Jesus I think liked to shock and puzzle people like that, but the nonsense element in those parables (nonsense in everyday human terms, anyway) was exactly his point. Once you’ve grasped the secret, it becomes so important that nothing else matters. And the secret is that we are known and loved and treasured; that we for all our unworthiness are saved; that we are weak and unable to save ourselves, but the Spirit is ours to help us in our weakness, to open our eyes and our hearts, and to give us prayers to pray. That God who could destroy us our ignore us chooses in Jesus Christ to be our big brother.

Solomon, when he became king in place of his father David, took possession of the nation that had become powerful and prosperous. But his first act is to go prayerfully to the shrine at Gibeon, and to acknowledge that the people of this nation are not his, but God’s. Out of all the things he might have asked for, he asks for wisdom and for a discerning ear and heart, so that he might not only govern but serve the people placed in his care. 

Whoever we are, high or low in human terms, our call and our mission under God is to serve. Because we know Jesus, we know also that we’ll find in him the best model of service. He’s our great example, he’s the Servant-King. Paul expresses it like this: “We have the mind of Christ.”
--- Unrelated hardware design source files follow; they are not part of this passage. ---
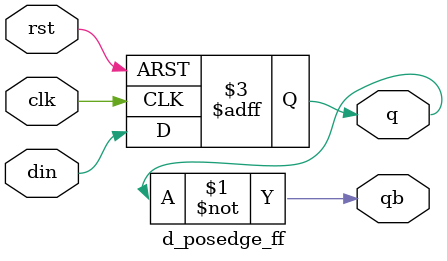
<source format=v>
module  d_posedge_ff(clk,rst,din,q,qb);
    input clk,rst,din;
    output reg q;
    output qb;

    assign qb = ~q;

    always @(posedge clk or posedge rst) begin
        if(rst) begin
            q<=1'b0;
        end
        else begin
            q<=din;
        end
        
    end
    
endmodule
</source>
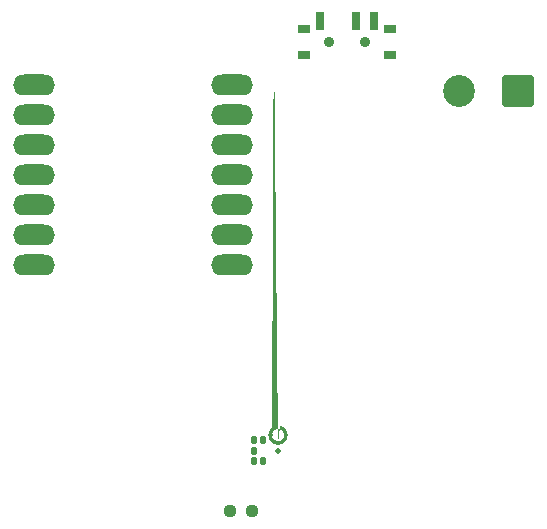
<source format=gbr>
%TF.GenerationSoftware,KiCad,Pcbnew,8.0.8*%
%TF.CreationDate,2025-02-12T10:11:30-08:00*%
%TF.ProjectId,514_pcb,3531345f-7063-4622-9e6b-696361645f70,rev?*%
%TF.SameCoordinates,Original*%
%TF.FileFunction,Soldermask,Top*%
%TF.FilePolarity,Negative*%
%FSLAX46Y46*%
G04 Gerber Fmt 4.6, Leading zero omitted, Abs format (unit mm)*
G04 Created by KiCad (PCBNEW 8.0.8) date 2025-02-12 10:11:30*
%MOMM*%
%LPD*%
G01*
G04 APERTURE LIST*
G04 Aperture macros list*
%AMRoundRect*
0 Rectangle with rounded corners*
0 $1 Rounding radius*
0 $2 $3 $4 $5 $6 $7 $8 $9 X,Y pos of 4 corners*
0 Add a 4 corners polygon primitive as box body*
4,1,4,$2,$3,$4,$5,$6,$7,$8,$9,$2,$3,0*
0 Add four circle primitives for the rounded corners*
1,1,$1+$1,$2,$3*
1,1,$1+$1,$4,$5*
1,1,$1+$1,$6,$7*
1,1,$1+$1,$8,$9*
0 Add four rect primitives between the rounded corners*
20,1,$1+$1,$2,$3,$4,$5,0*
20,1,$1+$1,$4,$5,$6,$7,0*
20,1,$1+$1,$6,$7,$8,$9,0*
20,1,$1+$1,$8,$9,$2,$3,0*%
%AMFreePoly0*
4,1,53,0.180687,1.453641,0.352314,1.393587,0.506274,1.296847,0.634847,1.168274,0.731587,1.014314,0.791641,0.842687,0.812000,0.662000,0.791641,0.481313,0.731587,0.309686,0.634847,0.155726,0.506274,0.027153,0.352314,-0.069587,0.180687,-0.129641,0.000000,-0.150000,-0.180687,-0.129641,-0.352314,-0.069587,-0.506274,0.027153,-0.634847,0.155726,-0.731587,0.309686,-0.791641,0.481313,
-0.812000,0.662000,-0.517265,0.662000,-0.496312,0.516270,-0.435151,0.382345,-0.338737,0.271077,-0.214880,0.191479,-0.073614,0.150000,0.073614,0.150000,0.214880,0.191479,0.338737,0.271077,0.435151,0.382345,0.496312,0.516270,0.517265,0.662000,0.496312,0.807730,0.435151,0.941655,0.338737,1.052923,0.214880,1.132521,0.073614,1.174000,-0.073614,1.174000,-0.214880,1.132521,
-0.338737,1.052923,-0.435151,0.941655,-0.496312,0.807730,-0.517265,0.662000,-0.812000,0.662000,-0.791641,0.842687,-0.731587,1.014314,-0.634847,1.168274,-0.506274,1.296847,-0.352314,1.393587,-0.180687,1.453641,0.000000,1.474000,0.180687,1.453641,0.180687,1.453641,$1*%
G04 Aperture macros list end*
%ADD10O,3.556000X1.778000*%
%ADD11R,1.000000X0.800000*%
%ADD12C,0.900000*%
%ADD13R,0.700000X1.500000*%
%ADD14RoundRect,0.250001X1.099999X1.099999X-1.099999X1.099999X-1.099999X-1.099999X1.099999X-1.099999X0*%
%ADD15C,2.700000*%
%ADD16RoundRect,0.237500X-0.250000X-0.237500X0.250000X-0.237500X0.250000X0.237500X-0.250000X0.237500X0*%
%ADD17C,0.500000*%
%ADD18RoundRect,0.130500X0.130500X-0.169500X0.130500X0.169500X-0.130500X0.169500X-0.130500X-0.169500X0*%
%ADD19FreePoly0,180.000000*%
G04 APERTURE END LIST*
D10*
%TO.C,U1*%
X88498000Y-75960000D03*
X88498000Y-78500000D03*
X88498000Y-81040000D03*
X88498000Y-83580000D03*
X88498000Y-86120000D03*
X88498000Y-88660000D03*
X88498000Y-91200000D03*
X105262000Y-75960000D03*
X105262000Y-78500000D03*
X105262000Y-81040000D03*
X105262000Y-83580000D03*
X105262000Y-86120000D03*
X105262000Y-88660000D03*
X105262000Y-91200000D03*
%TD*%
D11*
%TO.C,SW1*%
X111350000Y-71220000D03*
X111350000Y-73430000D03*
D12*
X113500000Y-72330000D03*
X116500000Y-72330000D03*
D11*
X118650000Y-71220000D03*
X118650000Y-73430000D03*
D13*
X112750000Y-70570000D03*
X115750000Y-70570000D03*
X117250000Y-70570000D03*
%TD*%
D14*
%TO.C,BT1*%
X129500000Y-76500000D03*
D15*
X124500000Y-76500000D03*
%TD*%
D16*
%TO.C,R1*%
X105087500Y-112000000D03*
X106912500Y-112000000D03*
%TD*%
D17*
%TO.C,MK1*%
X109168000Y-106900000D03*
D18*
X107094000Y-107800000D03*
X107916000Y-107800000D03*
D19*
X109168000Y-106238000D03*
D18*
X107916000Y-106000000D03*
X107094000Y-106000000D03*
X107094000Y-106900000D03*
%TD*%
M02*

</source>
So it would be good like Solomon to pray for the gift of discernment and the ability to listen deeply; and like Christopher to be ready to offer all we have in the service of our King; and like the little girl in the story, may we too have perseverance and love so we can bear the load gladly. And may we have as our own the precious jewel that lies at the heart of it all: that though we’re too weak and too short sighted and too lacking in faith and though we can’t manage to do in our own strength anything like enough to qualify for heaven, none of that matters, because we’re already there we’re already citizens of that place. For our God knows us and loves us and saves us and strengthens us, and in Jesus he chooses to call us sisters and brothers, family.
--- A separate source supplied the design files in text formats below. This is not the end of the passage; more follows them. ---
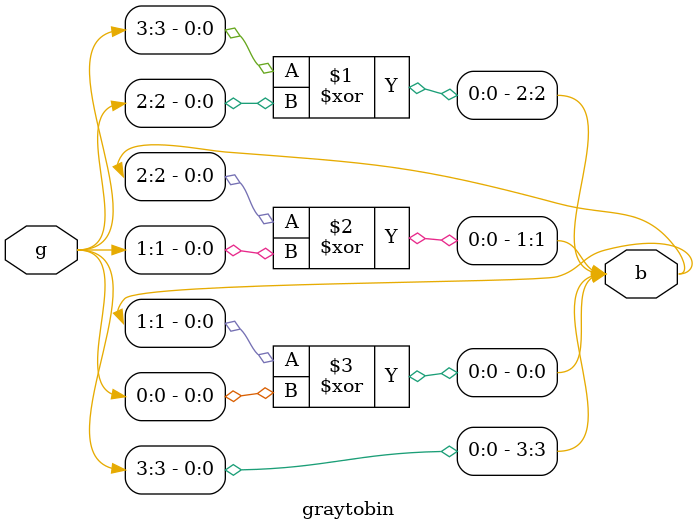
<source format=v>
module  graytobin (
input [3:0]g,
output [3:0]b);

assign b[3] = g[3];
xor(b[2],b[3],g[2]);
xor(b[1],b[2],g[1]);
xor(b[0],b[1],g[0]);

endmodule


</source>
So we have the holy task of doing loving and lovely things not our of fear or duty but as a thank you and an act of love, because we know we are loved, and because we see the face of our big brother Jesus in all kinds of people who need and merit our help and our care. And so these words become not only inspiring words but holy words too: “He ain’t heavy, he’s my brother.”

Saturday, 26 July 2014

Fete

It's good to be able to report tonight that the great British summer fete is still alive and very much kicking. Of course, the weather has helped today, but a good crowd of folk gathered in the churchyard of the little (and very beautiful) parish church of Trelystan, high on the Long Mountain between Shropshire and Montgomeryshire, for no better reason than to have fun together and raise some money for a special building and its work.
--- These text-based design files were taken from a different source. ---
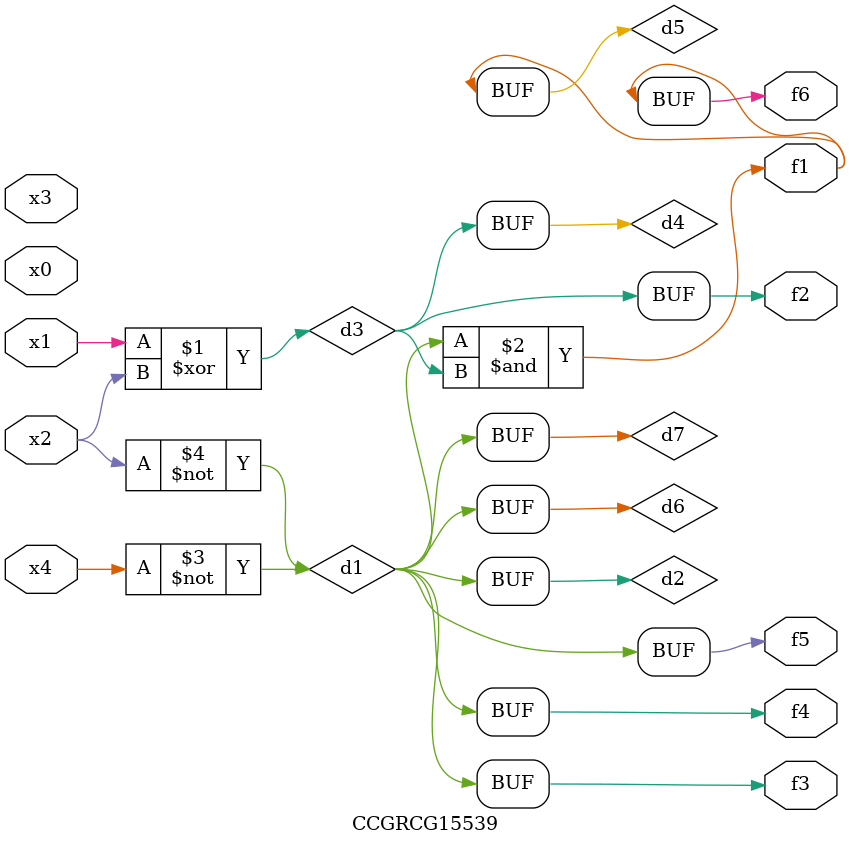
<source format=v>
module CCGRCG15539(
	input x0, x1, x2, x3, x4,
	output f1, f2, f3, f4, f5, f6
);

	wire d1, d2, d3, d4, d5, d6, d7;

	not (d1, x4);
	not (d2, x2);
	xor (d3, x1, x2);
	buf (d4, d3);
	and (d5, d1, d3);
	buf (d6, d1, d2);
	buf (d7, d2);
	assign f1 = d5;
	assign f2 = d4;
	assign f3 = d7;
	assign f4 = d7;
	assign f5 = d7;
	assign f6 = d5;
endmodule

</source>
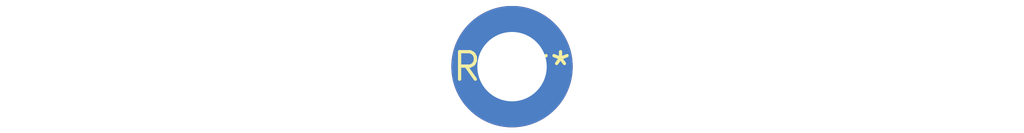
<source format=kicad_pcb>
(kicad_pcb (version 20240108) (generator pcbnew)

  (general
    (thickness 1.6)
  )

  (paper "A4")
  (layers
    (0 "F.Cu" signal)
    (31 "B.Cu" signal)
    (32 "B.Adhes" user "B.Adhesive")
    (33 "F.Adhes" user "F.Adhesive")
    (34 "B.Paste" user)
    (35 "F.Paste" user)
    (36 "B.SilkS" user "B.Silkscreen")
    (37 "F.SilkS" user "F.Silkscreen")
    (38 "B.Mask" user)
    (39 "F.Mask" user)
    (40 "Dwgs.User" user "User.Drawings")
    (41 "Cmts.User" user "User.Comments")
    (42 "Eco1.User" user "User.Eco1")
    (43 "Eco2.User" user "User.Eco2")
    (44 "Edge.Cuts" user)
    (45 "Margin" user)
    (46 "B.CrtYd" user "B.Courtyard")
    (47 "F.CrtYd" user "F.Courtyard")
    (48 "B.Fab" user)
    (49 "F.Fab" user)
    (50 "User.1" user)
    (51 "User.2" user)
    (52 "User.3" user)
    (53 "User.4" user)
    (54 "User.5" user)
    (55 "User.6" user)
    (56 "User.7" user)
    (57 "User.8" user)
    (58 "User.9" user)
  )

  (setup
    (pad_to_mask_clearance 0)
    (pcbplotparams
      (layerselection 0x00010fc_ffffffff)
      (plot_on_all_layers_selection 0x0000000_00000000)
      (disableapertmacros false)
      (usegerberextensions false)
      (usegerberattributes false)
      (usegerberadvancedattributes false)
      (creategerberjobfile false)
      (dashed_line_dash_ratio 12.000000)
      (dashed_line_gap_ratio 3.000000)
      (svgprecision 4)
      (plotframeref false)
      (viasonmask false)
      (mode 1)
      (useauxorigin false)
      (hpglpennumber 1)
      (hpglpenspeed 20)
      (hpglpendiameter 15.000000)
      (dxfpolygonmode false)
      (dxfimperialunits false)
      (dxfusepcbnewfont false)
      (psnegative false)
      (psa4output false)
      (plotreference false)
      (plotvalue false)
      (plotinvisibletext false)
      (sketchpadsonfab false)
      (subtractmaskfromsilk false)
      (outputformat 1)
      (mirror false)
      (drillshape 1)
      (scaleselection 1)
      (outputdirectory "")
    )
  )

  (net 0 "")

  (footprint "MountingHole_3.2mm_M3_DIN965_Pad_TopBottom" (layer "F.Cu") (at 0 0))

)

</source>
In these days when everything has to have a screen and go 'beep', it was both good and, I have to say, somewhat reassuring, to see old and young alike doing all the traditional things: buying second hand books, spare garden plants and home made cakes, indulging in ice cream, cups of strong tea and the products of the barbecue, shying for coconuts and trying their hand at hoopla, and running obstacle and sack races. And loving every minute of it.

Of course, the incidentals are just as important - meeting up with old friends, keeping up with the news, greeting strangers, visitors for whom this was a great opportunity to get inside one of the most interesting churches in this part of Wales, and just enjoying the wonderful weather. That weather made sure some of the farmers were absent, making the most of the opportunity the day brought to bring in the hay or start cutting and combining the wheat - but there was a big crowd, for all that.

I don't know how much was made on the day - raffles, tombola, bottle stall, it all adds up - but I doubt anyone present begrudged a cent of it. This is always a good day, and the regulars have it inked in in the diary months beforehand; but I guess this year's will be better than most - "This is one we're going to look back on," as one local told me.